__DIRECTIONS__:
(A) Reproduce the part of the architecture post starting with "I thought it" and going on through "6 months, go.".
(B) Render this sentence from the architecture post in Spanish: "the show is engaging, beautiful, incredibly well curated in terms of layout."

__EXERCISE PASSAGE__:
=== Section Start ===
I thought it was one of the best architecture exhibits I've been to. there seems to be a deliberate effort to only feature built works, as opposed to so many architecture shows that feature unbuilt proposals. no virtual here, no unbuilt, no proposed projects - other than a separate room for the future lacma building.

the show is engaging, beautiful, incredibly well curated in terms of layout. truly one of the better shows I've gone to. if you have some time in the next 6 months, go.

hot property - you expect us to live in THAT?

apparently a $25 million, 7 bedroom, 16,400 square foot compound is not adequate for a "growing, large family with teenagers with different interests," implying it has all the charm and spaciousness of a mobile home in chattanooga. clearly, selling it is the only option. bye, bye wayne gretsky .

architecture and good eats

LAist tells you where to go if you want to eat in a restaurant designed by a pritzker-prize winning architect.
=== Section End ===
__RAW DATA__:
=== Section Start ===
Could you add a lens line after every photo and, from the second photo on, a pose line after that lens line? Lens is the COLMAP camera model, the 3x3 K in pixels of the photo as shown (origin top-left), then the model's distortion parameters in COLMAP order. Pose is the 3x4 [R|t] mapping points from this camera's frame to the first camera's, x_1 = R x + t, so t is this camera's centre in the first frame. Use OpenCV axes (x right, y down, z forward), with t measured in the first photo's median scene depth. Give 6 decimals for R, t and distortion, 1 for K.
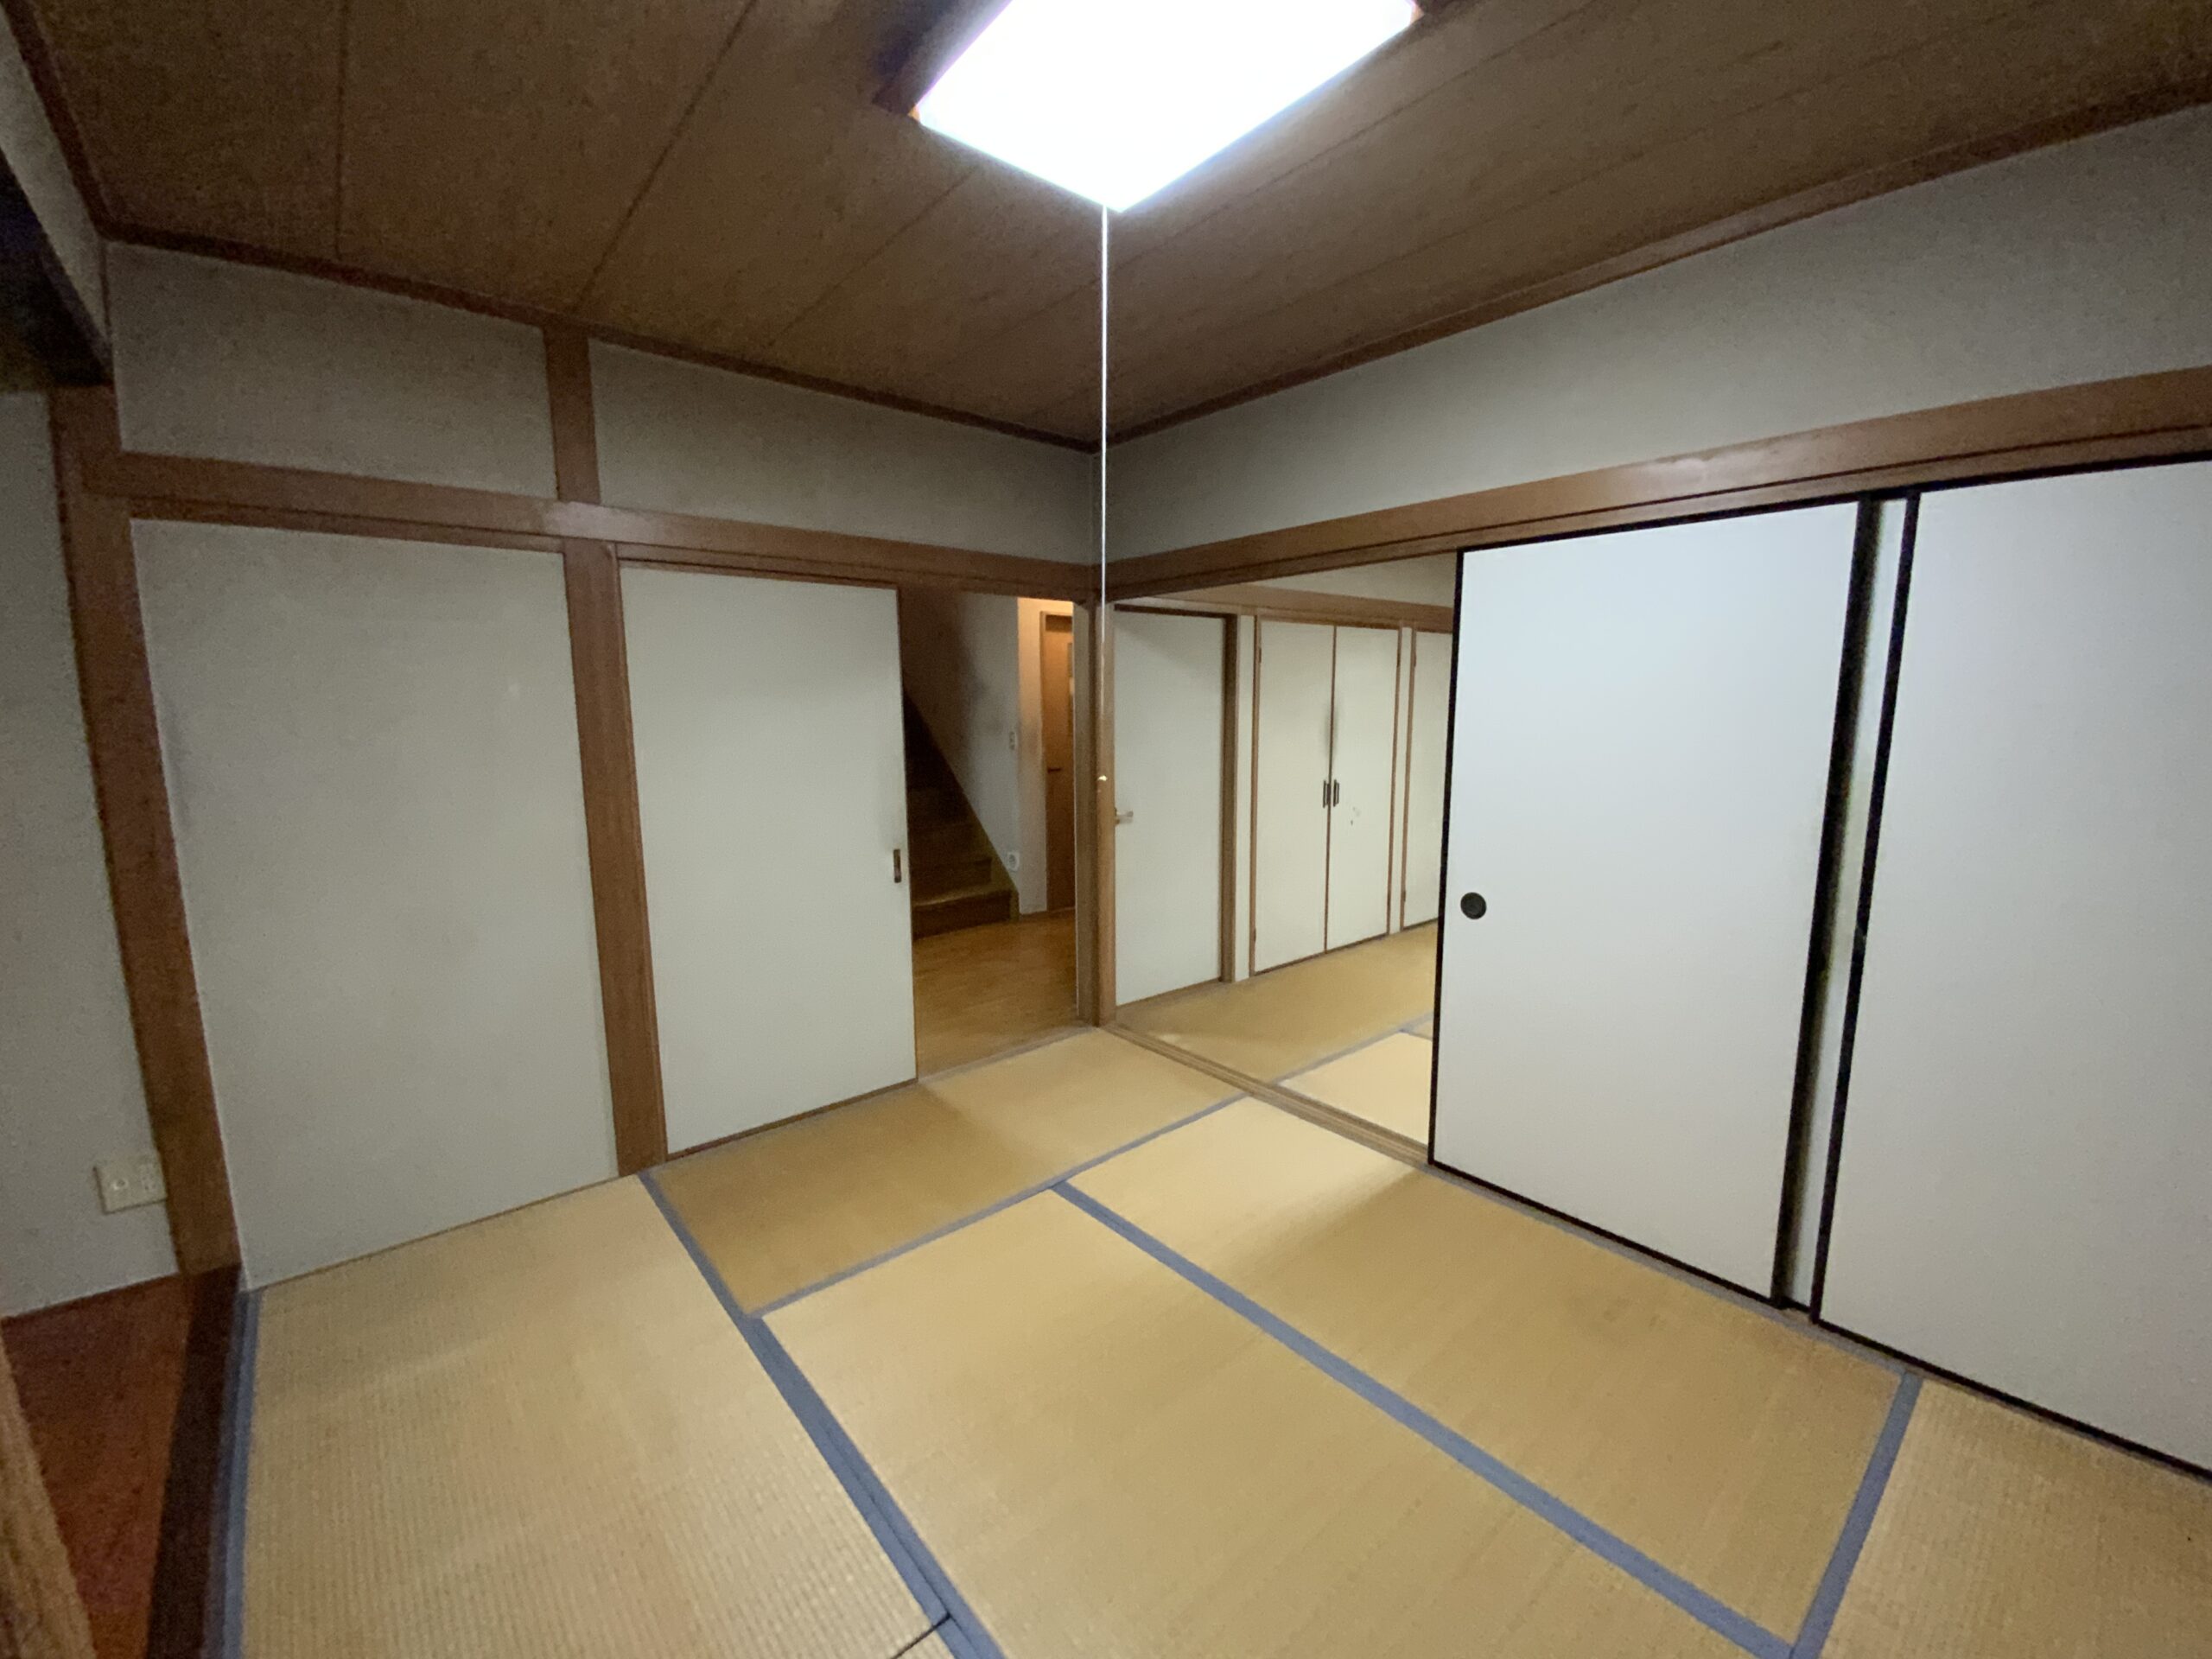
lens RADIAL K [[986.4, 0, 1141.1], [0, 986.4, 823.8], [0, 0, 1]] dist [0.000347, -0.000113]
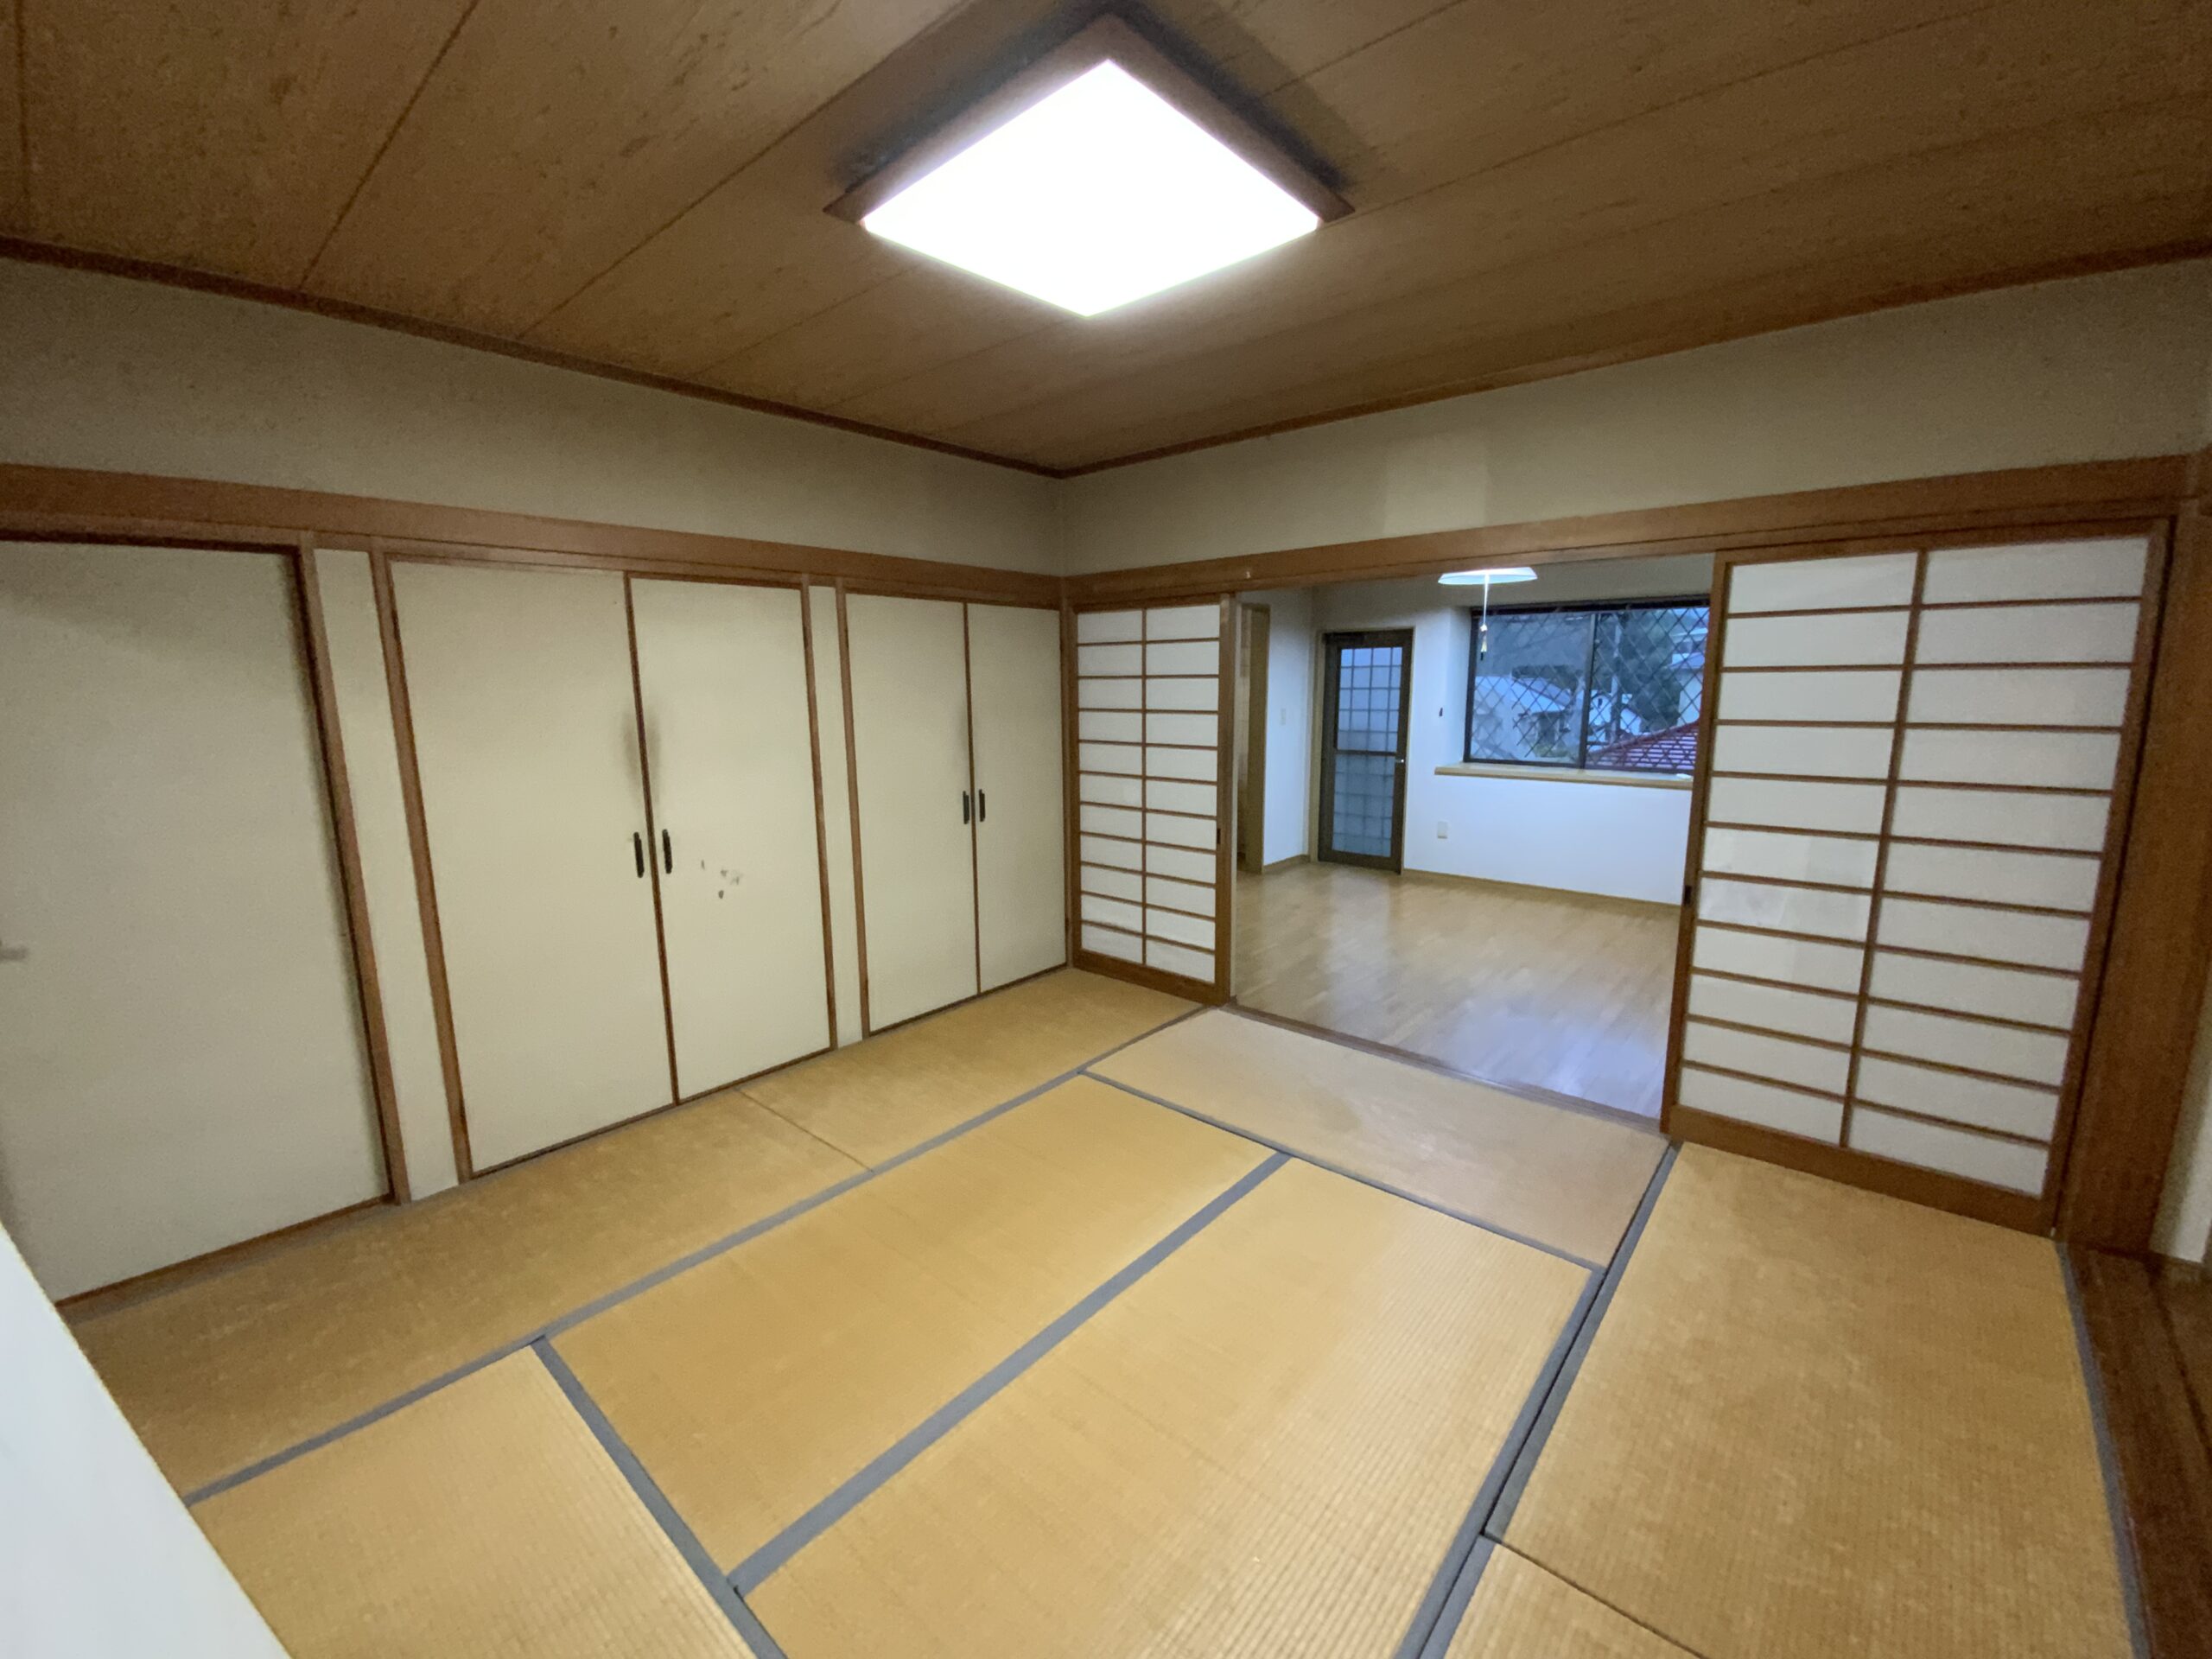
lens RADIAL K [[904.8, 0, 1106.0], [0, 904.8, 829.5], [0, 0, 1]] dist [0.000304, 0.000004]
pose [[0.996048, -0.032974, 0.082472, 0.246597], [0.030637, 0.999097, 0.029450, -0.031437], [-0.083369, -0.026807, 0.996158, 0.237793]]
=== Section End ===
__SOLVED PROBLEMS__:
(A)
I thought it was one of the best architecture exhibits I've been to. there seems to be a deliberate effort to only feature built works, as opposed to so many architecture shows that feature unbuilt proposals. no virtual here, no unbuilt, no proposed projects - other than a separate room for the future lacma building.

the show is engaging, beautiful, incredibly well curated in terms of layout. truly one of the better shows I've gone to. if you have some time in the next 6 months, go.

(B) La exposición es atractiva, hermosa e increíblemente bien curada en cuanto a la distribución.